I think there is no right answer when it comes to children and technology. I wish we lived in a world where we didn’t have HD TV’s, I pads and all this crazy technology because I do think life would be simpler, people would be happier, and there would be less pressure overall, on kids specifically. I feel like with technology and children, it’s almost a damned if you do, damned if you don’t situation. My fear is that if I didn’t allow my child to get acquainted with technological devices, they would fall behind their peers. Through my own personal educational journey over the past decade, I have watched technology rapidly become a central part in my educational experience (whether I liked it or not). Kids are expected to know how to use a computer, the internet, and windows programs in elementary school and be almost completely literate in computer far before middle school. Further, through babysitting (way too much might I add) in high school, I have seen how much television, games and other tools that influence a child’s learning and development have moved to incorporate technology and educational components.

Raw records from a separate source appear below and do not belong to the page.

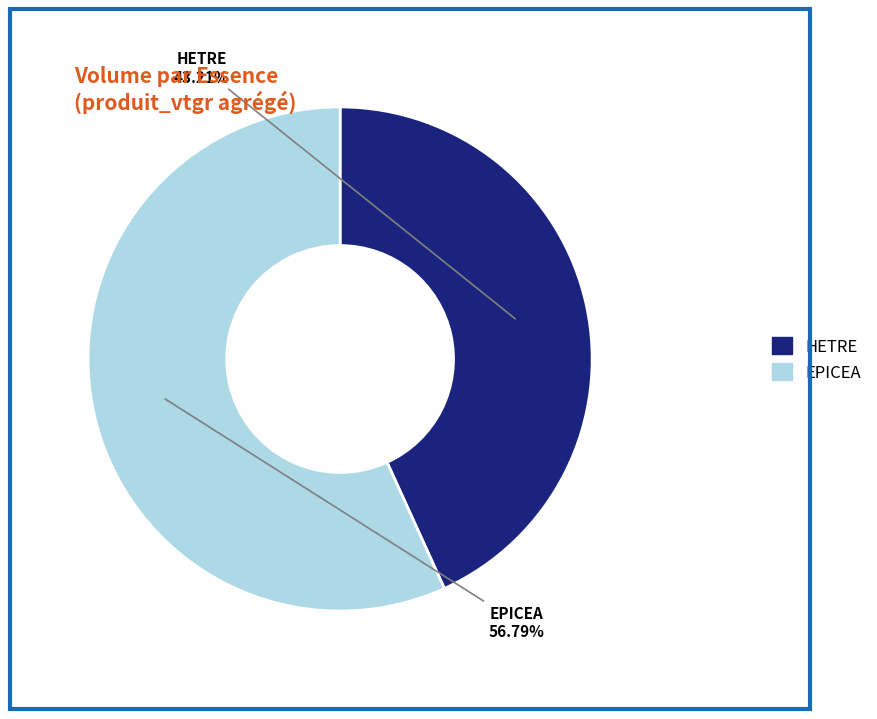

What is the smallest slice in the pie chart?

HETRE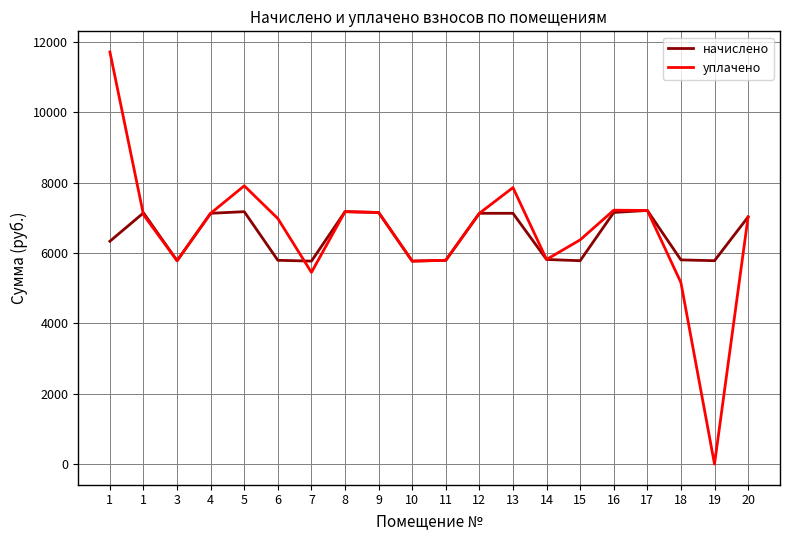

True or false: начислено has a value of 2487.7 at 6.

False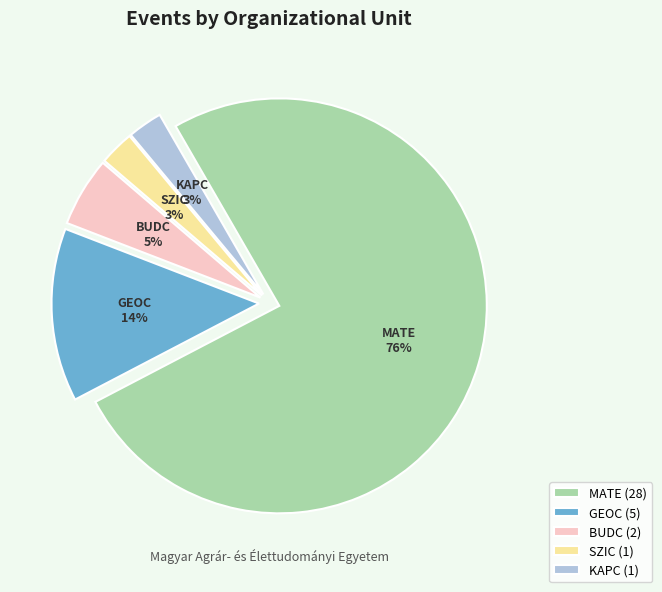

Between MATE and BUDC, which is larger?

MATE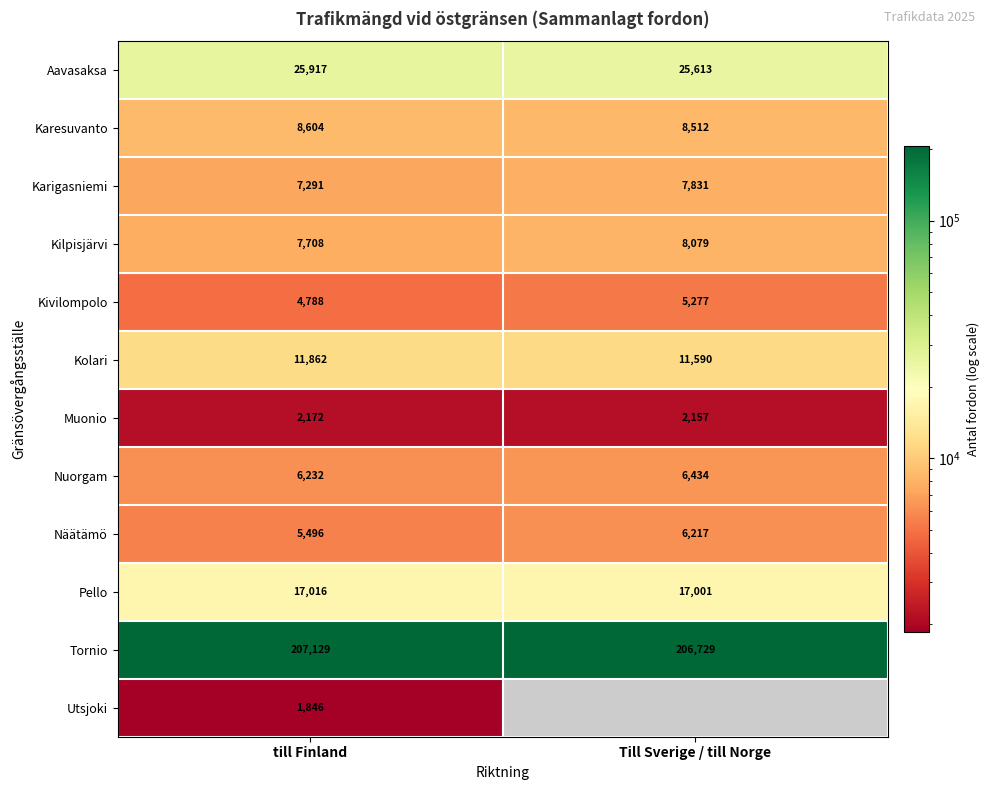

Count the number of categories in the chart.

2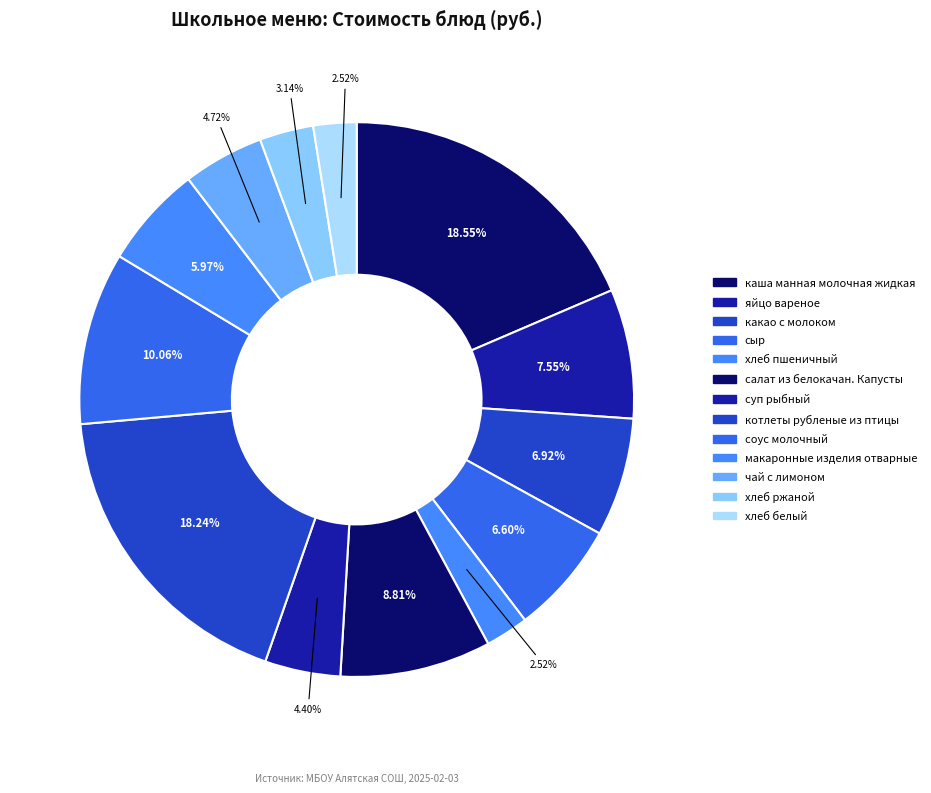

Count the number of slices in the pie.

13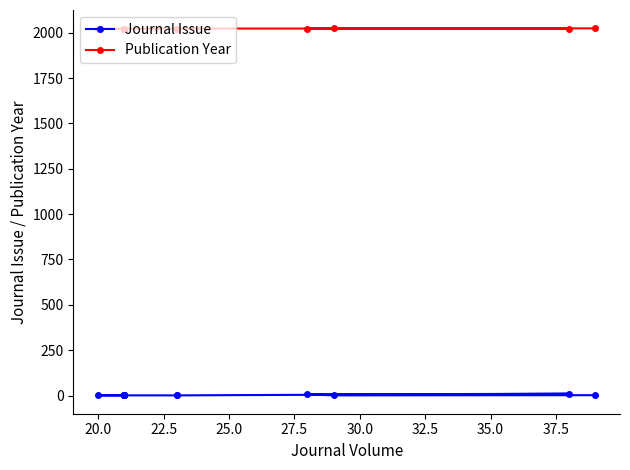

At 30.0, list the series in order from smallest to largest.

Journal Issue, Publication Year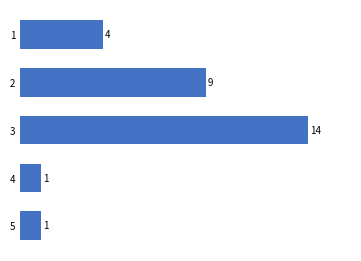

The value at 5 is 2. True or false?

False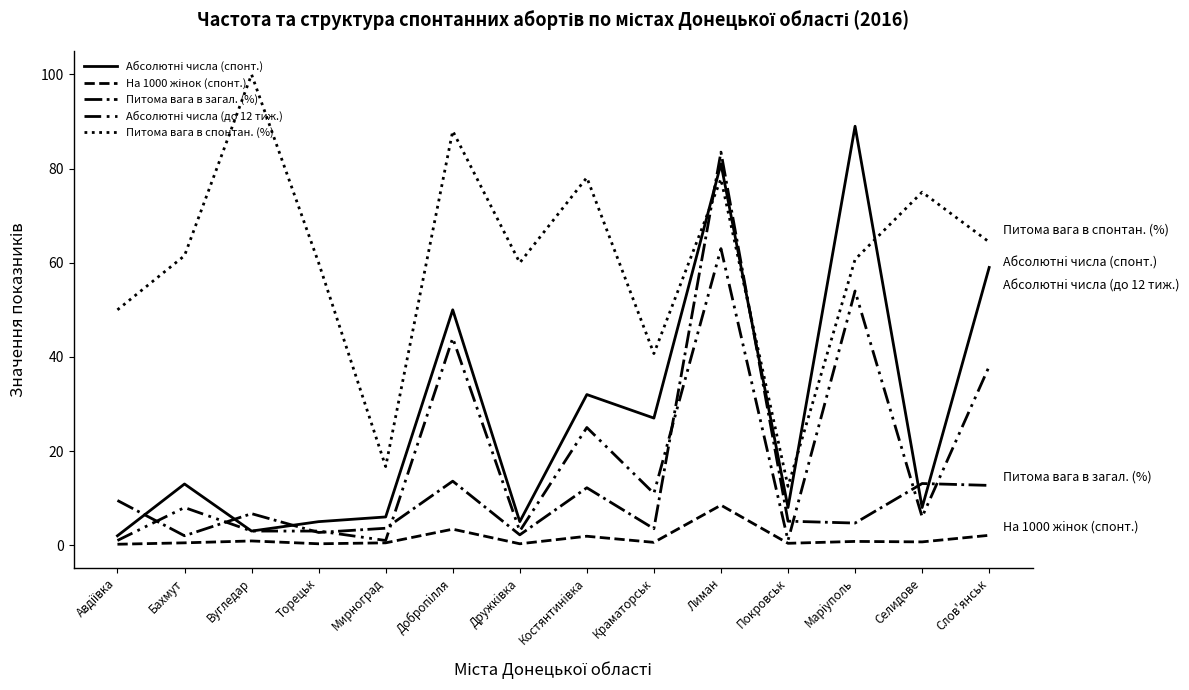

Is this an area chart (filled region under the line)?

No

For instance, the channel “Noggin” is mostly an educational television channel geared to helping preschool/kindergarten aged children simultaneously learn while enjoying a cartoon. In these cases, I think it’s easy to say that technology is brainwashing our children, and I still think limiting screen time is ESSENTIAL, however I do feel like there are some benefits to technology, especially as networks evolve to make the experience both interesting and educational. I also think it’s not only a decision between how much time, but also what programs you are exposing them to and what “games” you allowing them to play. I definitely agree with Rachel’s point that there is a fine line between a supplement and a replacement.